Meat and meat product sales in June were up 8.8pc year-on-year, contributing to strong overall food sales during the month, according to the Japan Supermarket Association. Many outlets featured steak, yakiniku (Japanese/Korean style barbecue) and sushi packs during Father’s Day, resulting in increased demand. Japan Chain Stores Associations also reported improved performance of livestock product sales, with beef being one of fast-moving items. While brisk demand is welcoming news for the trade, there are concerns over rising imported beef prices, and whether consumers will continue to pay when businesses have to pass on the increase. Trade paper Chikusan Nippo reported on ongoing interest from the US for Australian high lean manufacturing products, and anticipation for further price strengthening of cow meat and full brisket for Japan.
Australia’s market share increases to 54pc in Korea
22 July 2014
Korean beef imports during the first half of 2014 totalled 138,118t – 8pc and 10pc above 2013 and the five-year average, respectively. Chilled beef imports during the first six months were up 8pc on the corresponding period last year, at 20,900t, accounting for 15pc of total imports. The volumes of frozen beef also rose 9pc year-on-year, at 117,000t.
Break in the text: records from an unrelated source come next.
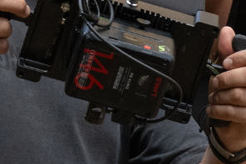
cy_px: -137
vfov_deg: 1.5
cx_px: -20
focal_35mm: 912
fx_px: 6228
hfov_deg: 2.3
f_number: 7.1
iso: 2500
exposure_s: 1/800
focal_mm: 150
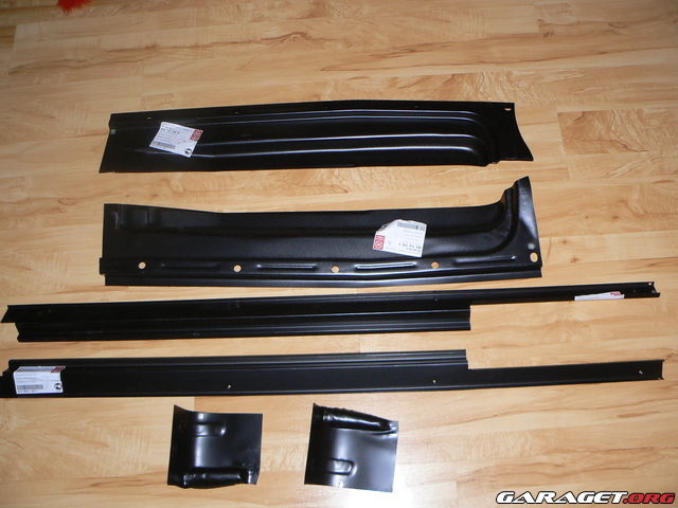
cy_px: 254
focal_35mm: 36
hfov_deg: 51.4
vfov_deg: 39.7
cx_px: 339
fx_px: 705
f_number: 2.8
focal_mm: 6
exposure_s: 1/30
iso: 100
Australia remained the largest supplier to Korea during the first half of 2014, at 74,700t, up 10pc year-on-year), with its market share up 1pc year-on-year, to 54pc. Chilled beef imports from Australia were the second highest volume on record, at 15,900t, while Australia supplied half of the total frozen beef during the first half of the year, at 59,000t – just 6pc below the highest volumes on record in 2007. Imports from the US during the first half of the year were up 15pc year-on-year, totalling 50,500t. With the larger quantity imported from the US into Korea, the US’s market share rose 3pc year-on-year, to 37pc. However, the volumes were still 53pc below the pre-BSE level in 2003.